Епифанов тоже ответил не сразу; он не очень-то даже и скрывал неудобства; Дефо отметил это сразу же, остро; на какой-то миг в его сердце возникла жалость к русскому.
— Мне трудно говорить, сэр Даниель, ведь я чужестранец…
— Каждый чужестранец рассматривает страну, куда он приехал, не отвлеченно, а надеясь извлечь пользу из дурного или хорошего опыта для своей родины, не так ли? Разве возмущение стрельцов не было раздавлено такими же законами — если не по форме, то по смыслу? А разве у них не осталось последователей? Разве не собираются они и поныне тайными группами, чтобы обсуждать и осуждать реформы вашего государя?
— Вам по душе, чтоб они имели право открыто собираться и звать к мятежу? Или разумен запрет на бунт?
— Ваш долг и право заниматься вашими делами; я говорил о том, что мне не нравится в моем доме. Наш "акт о бунте" не нравится мне…
— Ваши бунты шли от тех, кто хотел расшатать власть монарха во имя торжищ.
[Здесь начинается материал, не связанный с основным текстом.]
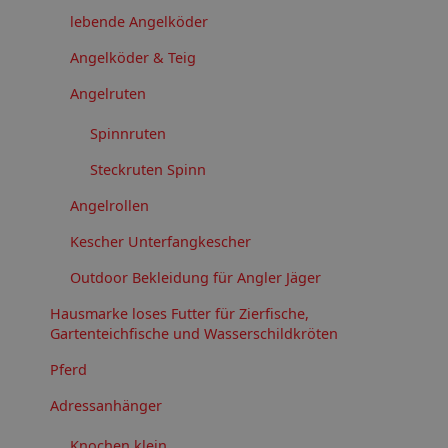
lebende Angelköder
Angelköder & Teig
Angelruten
Spinnruten
Steckruten Spinn
Angelrollen
Kescher Unterfangkescher
Outdoor Bekleidung für Angler Jäger
Hausmarke loses Futter für Zierfische,
Gartenteichfische und Wasserschildkröten
Pferd
Adressanhänger
Knochen klein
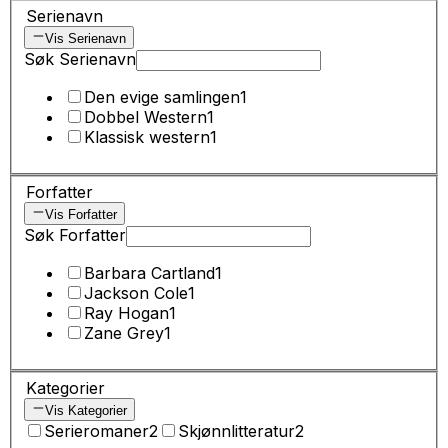
Serienavn
Vis Serienavn
Søk Serienavn
Den evige samlingen
1
Dobbel Western
1
Klassisk western
1
Forfatter
Vis Forfatter
Søk Forfatter
Barbara Cartland
1
Jackson Cole
1
Ray Hogan
1
Zane Grey
1
Kategorier
Vis Kategorier
Serieromaner
2
Skjønnlitteratur
2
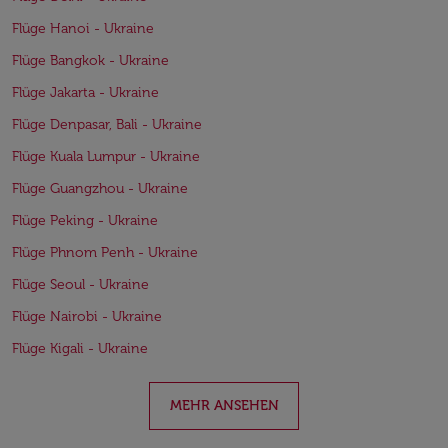
Flüge Hanoi - Ukraine
Flüge Bangkok - Ukraine
Flüge Jakarta - Ukraine
Flüge Denpasar, Bali - Ukraine
Flüge Kuala Lumpur - Ukraine
Flüge Guangzhou - Ukraine
Flüge Peking - Ukraine
Flüge Phnom Penh - Ukraine
Flüge Seoul - Ukraine
Flüge Nairobi - Ukraine
Flüge Kigali - Ukraine
MEHR ANSEHEN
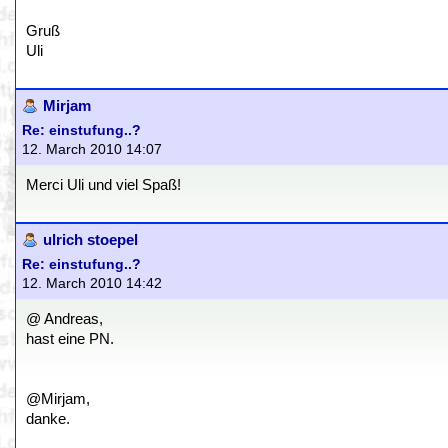
Gruß
Uli
Mirjam
Re: einstufung..?
12. March 2010 14:07
Merci Uli und viel Spaß!
ulrich stoepel
Re: einstufung..?
12. March 2010 14:42
@ Andreas,
hast eine PN.
@Mirjam,
danke.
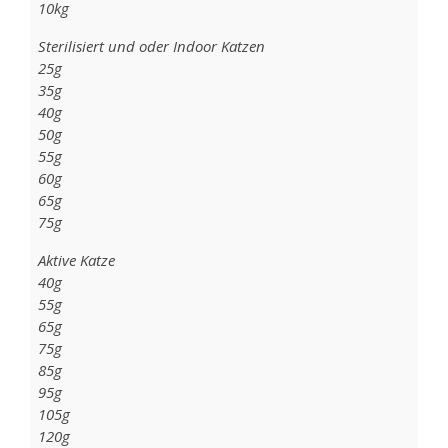
10kg
Sterilisiert und oder Indoor Katzen
25g
35g
40g
50g
55g
60g
65g
75g
Aktive Katze
40g
55g
65g
75g
85g
95g
105g
120g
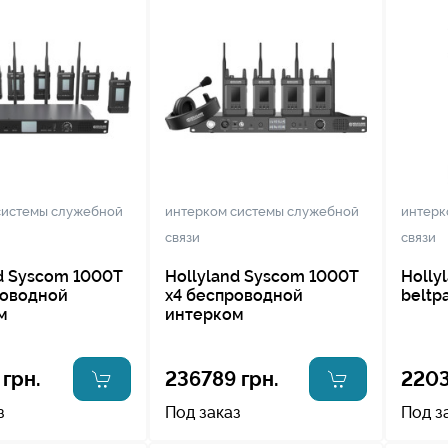
системы служебной
интерком системы служебной
интерк
связи
связи
d Syscom 1000T
Hollyland Syscom 1000T
Holly
роводной
x4 беспроводной
beltp
м
интерком
 грн.
236789 грн.
2203
з
Под заказ
Под з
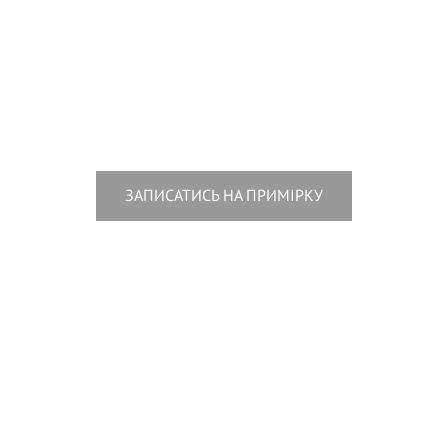
ЗАПИСАТИСЬ НА ПРИМІРКУ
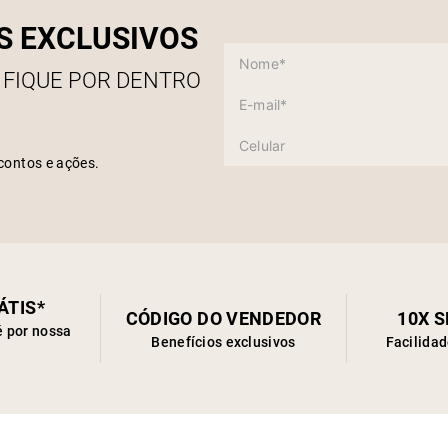
S EXCLUSIVOS
 FIQUE POR DENTRO
contos e ações.
ÁTIS*
CÓDIGO DO VENDEDOR
10X 
é por nossa
Benefícios exclusivos
Facilida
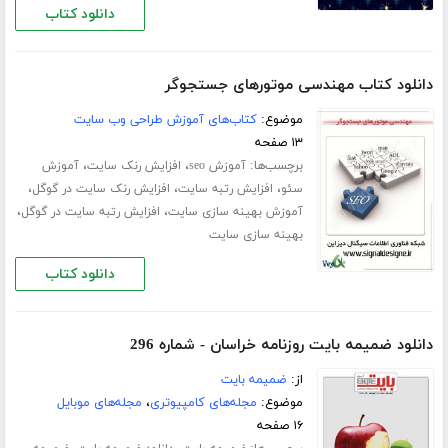
دانلود کتاب
دانلود کتاب مهندسی موتورهای جستجوگر
موضوع:
کتاب‌های آموزش طراحی وب سایت
۱۳ صفحه
برچسب‌ها:
،
،
آموزش seo
افزایش رنک سایت
آموزش
،
،
،
سئو
افزایش رتبه سایت
افزایش رنک سایت در گوگل
،
،
آموزش بهینه سازی سایت
افزایش رتبه سایت در گوگل
بهینه سازی سایت
دانلود کتاب
دانلود ضمیمه بایت روزنامه خراسان - شماره 296
از:
ضمیمه بایت
موضوع:
مجله‌های کامپیوتری
،
مجله‌های موبایل
۱۶ صفحه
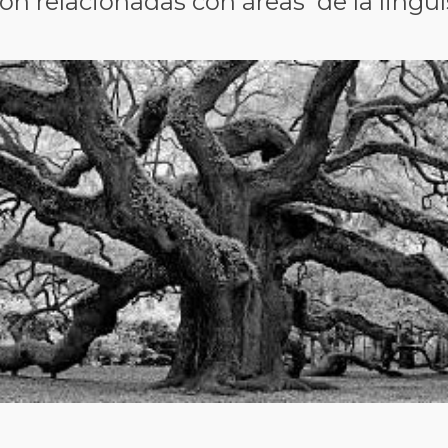
ón relacionadas con áreas de la lingüí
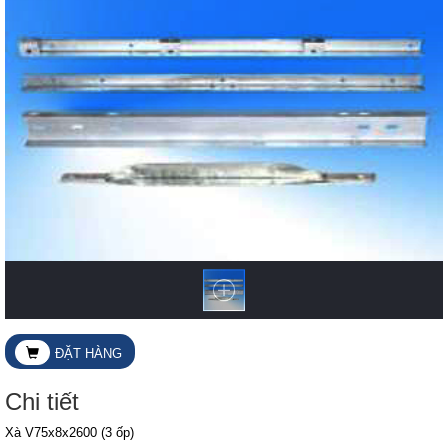
ĐẶT HÀNG
Chi tiết
Xà V75x8x2600 (3 ốp)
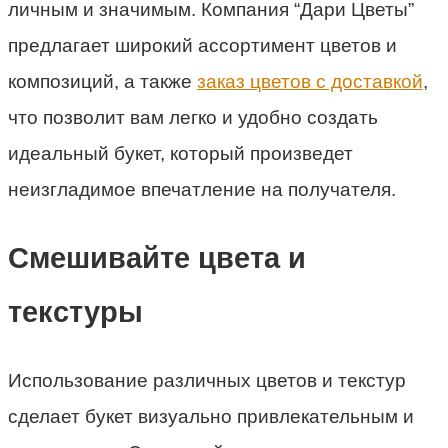
личным и значимым. Компания “Дари Цветы”
предлагает широкий ассортимент цветов и
композиций, а также
заказ цветов с доставкой
,
что позволит вам легко и удобно создать
идеальный букет, который произведет
неизгладимое впечатление на получателя.
Смешивайте цвета и
текстуры
Использование различных цветов и текстур
сделает букет визуально привлекательным и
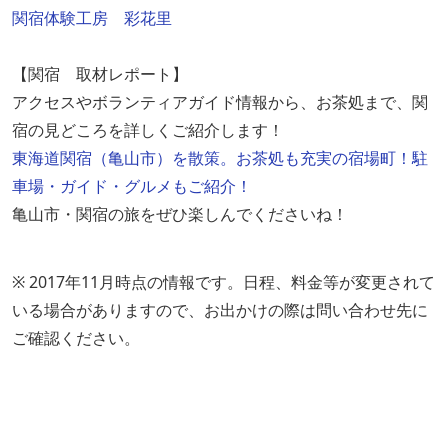
関宿体験工房 彩花里
【関宿 取材レポート】
アクセスやボランティアガイド情報から、お茶処まで、関
宿の見どころを詳しくご紹介します！
東海道関宿（亀山市）を散策。お茶処も充実の宿場町！駐
車場・ガイド・グルメもご紹介！
亀山市・関宿の旅をぜひ楽しんでくださいね！
※ 2017年11月時点の情報です。日程、料金等が変更されて
いる場合がありますので、お出かけの際は問い合わせ先に
ご確認ください。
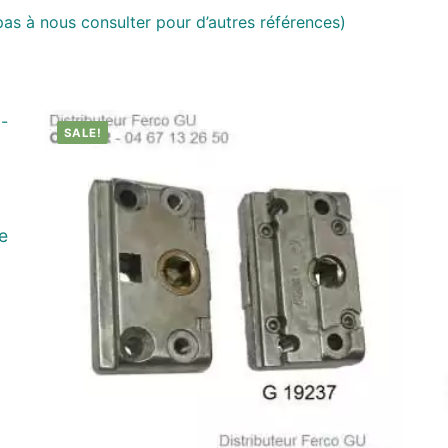
as à nous consulter pour d’autres références)
SALE!
e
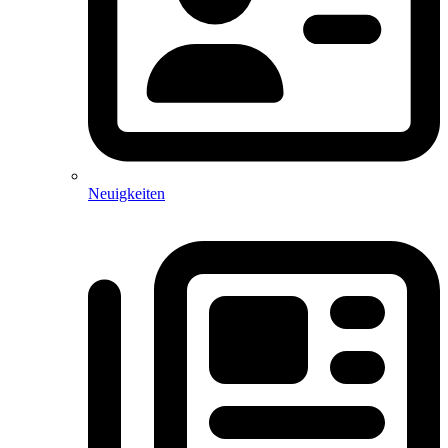
Neuigkeiten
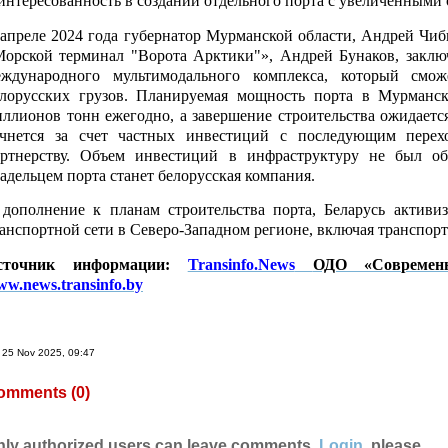
интересованность в создании отдельного порта с увеличенными
апреле 2024 года губернатор Мурманской области, Андрей Чи
орской терминал "Ворота Арктики"», Андрей Бунаков, заклю
еждународного мультимодального комплекса, который смо
елорусских грузов. Планируемая мощность порта в Мурманск
ллионов тонн ежегодно, а завершение строительства ожидается
ачнется за счет частных инвестиций с последующим перехо
артнерству. Объем инвестиций в инфраструктуру не был объ
адельцем порта станет белорусская компания.
дополнение к планам строительства порта, Беларусь активи
анспортной сети в Северо-Западном регионе, включая транспор
сточник информации:
Transinfo.News
ОДО «Современн
w.news.transinfo.by
25 Nov 2025, 09:47
omments (
0
)
nly authorized users can leave comments.
Login
, please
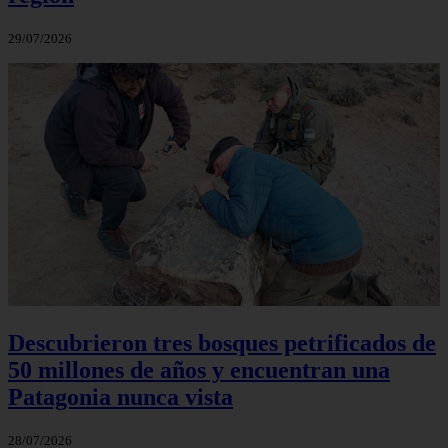
29/07/2026
Descubrieron tres bosques petrificados de
50 millones de años y encuentran una
Patagonia nunca vista
28/07/2026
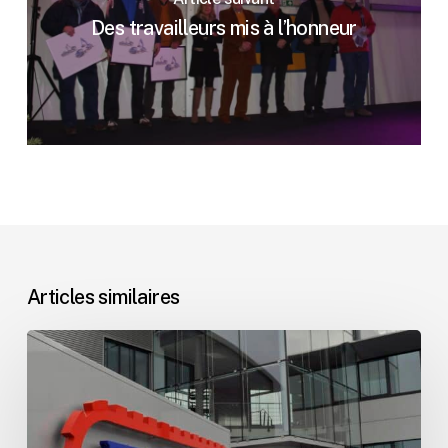
Des travailleurs mis à l’honneur
Articles similaires
Communiqué
–
Christophe
Wanty
poursuit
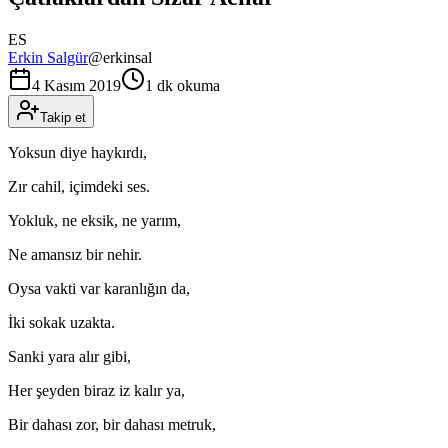
ES
Erkin Salgür
@
erkinsal
4 Kasım 2019
1 dk okuma
Takip et
Yoksun diye haykırdı,
Zır cahil, içimdeki ses.
Yokluk, ne eksik, ne yarım,
Ne amansız bir nehir.
Oysa vakti var karanlığın da,
İki sokak uzakta.
Sanki yara alır gibi,
Her şeyden biraz iz kalır ya,
Bir dahası zor, bir dahası metruk,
Мятеж наших стрельцов был рожден страхом за то, что власть монарха поколеблена, устои расшатаны, торжище взяло верх над духом, истинно русское предано…
— "Истинно"? А что это такое — "истинно"?
Епифанов ответил сердитым вопросом:
— А что такое "истинно английское"?
— Такого нет, — убежденно, а потому смешливо сказал Дефо. — Наш язык есть всего лишь германская ветвь; наша архитектура рождена поначалу романским стилем, готикой — потом, а уж завершила ее развитие школа Италии, их Возрождение; наша живопись никогда не стала бы любопытной, не подготовь здешних мастеров великие иноземцы Ван Дейк и Гольбейн… Мы — жаркое из разных сортов мяса, со специями, картошкой и морковью… Слава богу, что теперь это блюдо заключено в одном котелке и его запах не разлагается на компоненты, — вкусно, и все тут! Я видел гравюру с портрета вашего государя: за ним сидел какой-то азиат, кажется калмык, охраняя российский скипетр… Не к тому ли стремится и ваш великий государь, чтобы в одном котле замесить единое?